### Activity
Edit the data below so that every occurrence of "fashion" becomes "clothing", with all other text kept the same. Omit the pictures from your answer.

### Saved entries
· · · · · · ·

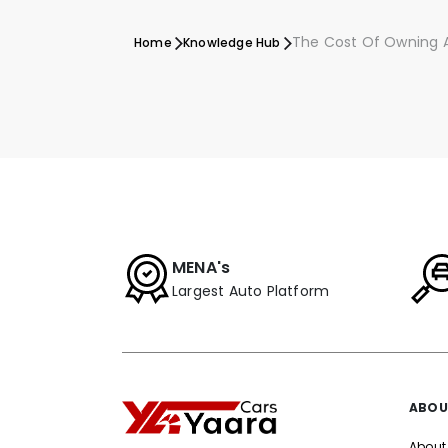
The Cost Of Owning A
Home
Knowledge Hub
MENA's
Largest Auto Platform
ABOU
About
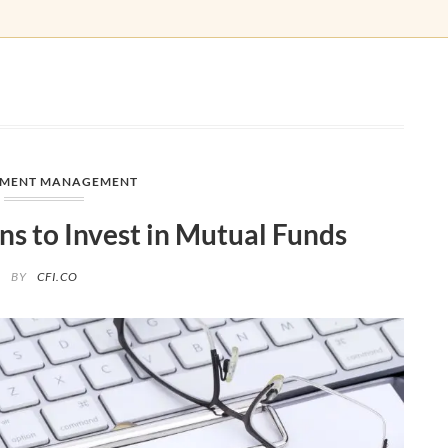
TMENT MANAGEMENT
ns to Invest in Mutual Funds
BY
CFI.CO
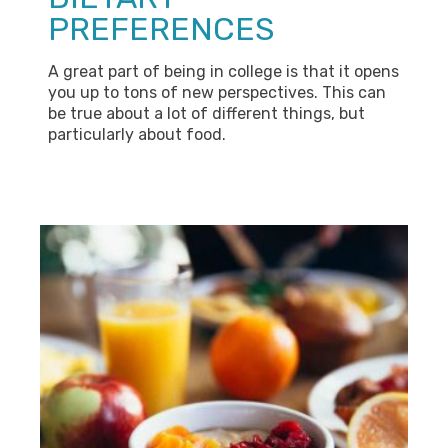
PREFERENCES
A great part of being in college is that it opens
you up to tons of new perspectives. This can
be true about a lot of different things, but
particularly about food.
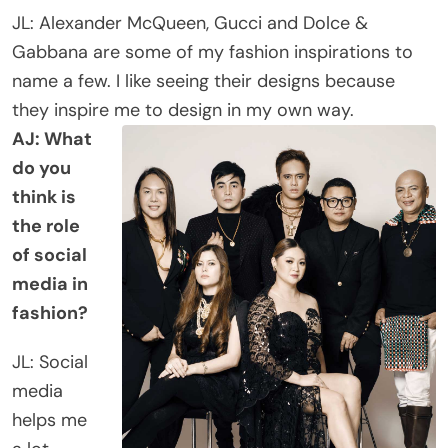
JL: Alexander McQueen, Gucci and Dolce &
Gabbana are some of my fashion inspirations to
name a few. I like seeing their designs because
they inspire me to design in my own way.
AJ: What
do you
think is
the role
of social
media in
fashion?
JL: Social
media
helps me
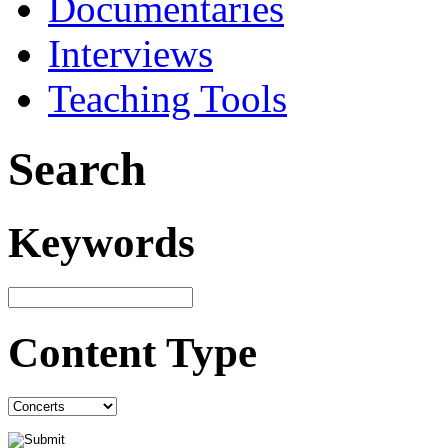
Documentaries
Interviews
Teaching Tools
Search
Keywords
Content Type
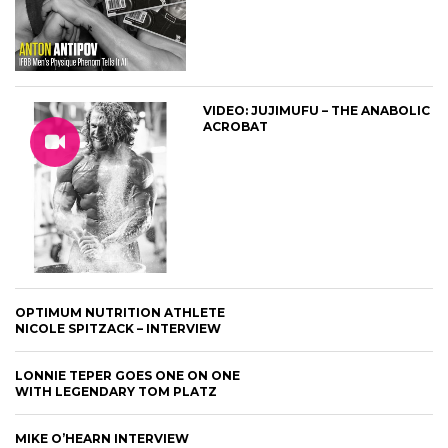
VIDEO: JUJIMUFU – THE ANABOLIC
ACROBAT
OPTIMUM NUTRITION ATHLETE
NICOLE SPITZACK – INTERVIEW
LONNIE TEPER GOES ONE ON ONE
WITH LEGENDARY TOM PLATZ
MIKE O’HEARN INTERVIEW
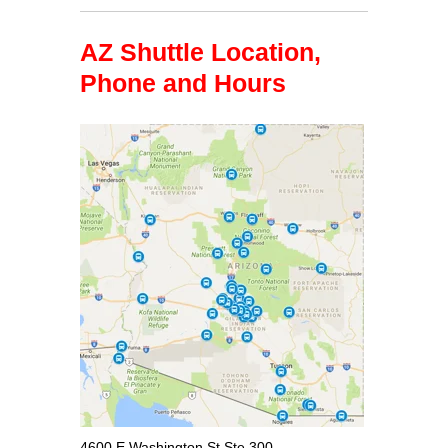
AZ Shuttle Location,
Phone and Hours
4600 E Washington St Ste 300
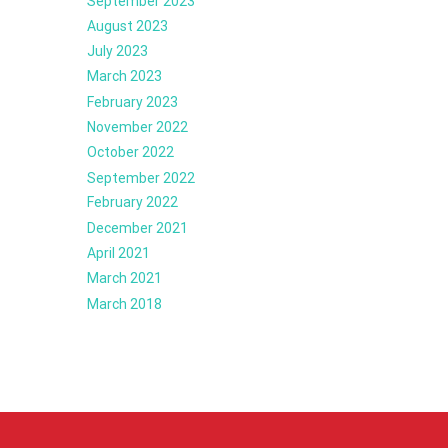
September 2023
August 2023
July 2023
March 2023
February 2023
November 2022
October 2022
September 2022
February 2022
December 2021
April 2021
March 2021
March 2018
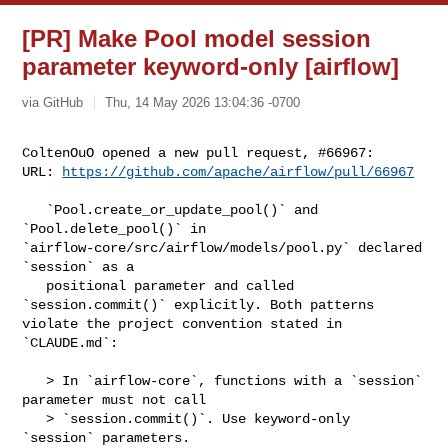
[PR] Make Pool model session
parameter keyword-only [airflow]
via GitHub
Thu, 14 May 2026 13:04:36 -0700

· · · · · · ·

### Your response
The Cost Of Owning A
Home
Knowledge Hub
MENA's
Largest Auto Platform
ABOU
About
TMENT MANAGEMENT
ns to Invest in Mutual Funds
BY
CFI.CO
PREFERENCES
A great part of being in college is that it opens
you up to tons of new perspectives. This can
be true about a lot of different things, but
particularly about food.
JL: Alexander McQueen, Gucci and Dolce &
Gabbana are some of my clothing inspirations to
name a few. I like seeing their designs because
they inspire me to design in my own way.
AJ: What
do you
think is
the role
of social
media in
clothing?
JL: Social
media
helps me
Documentaries
Interviews
Teaching Tools
Search
Keywords
Content Type
VIDEO: JUJIMUFU – THE ANABOLIC
ACROBAT
OPTIMUM NUTRITION ATHLETE
NICOLE SPITZACK – INTERVIEW
LONNIE TEPER GOES ONE ON ONE
WITH LEGENDARY TOM PLATZ
MIKE O’HEARN INTERVIEW
AZ Shuttle Location,
Phone and Hours
4600 E Washington St Ste 300
September 2023
August 2023
July 2023
March 2023
February 2023
November 2022
October 2022
September 2022
February 2022
December 2021
April 2021
March 2021
March 2018
[PR] Make Pool model session
parameter keyword-only [airflow]
via GitHub
Thu, 14 May 2026 13:04:36 -0700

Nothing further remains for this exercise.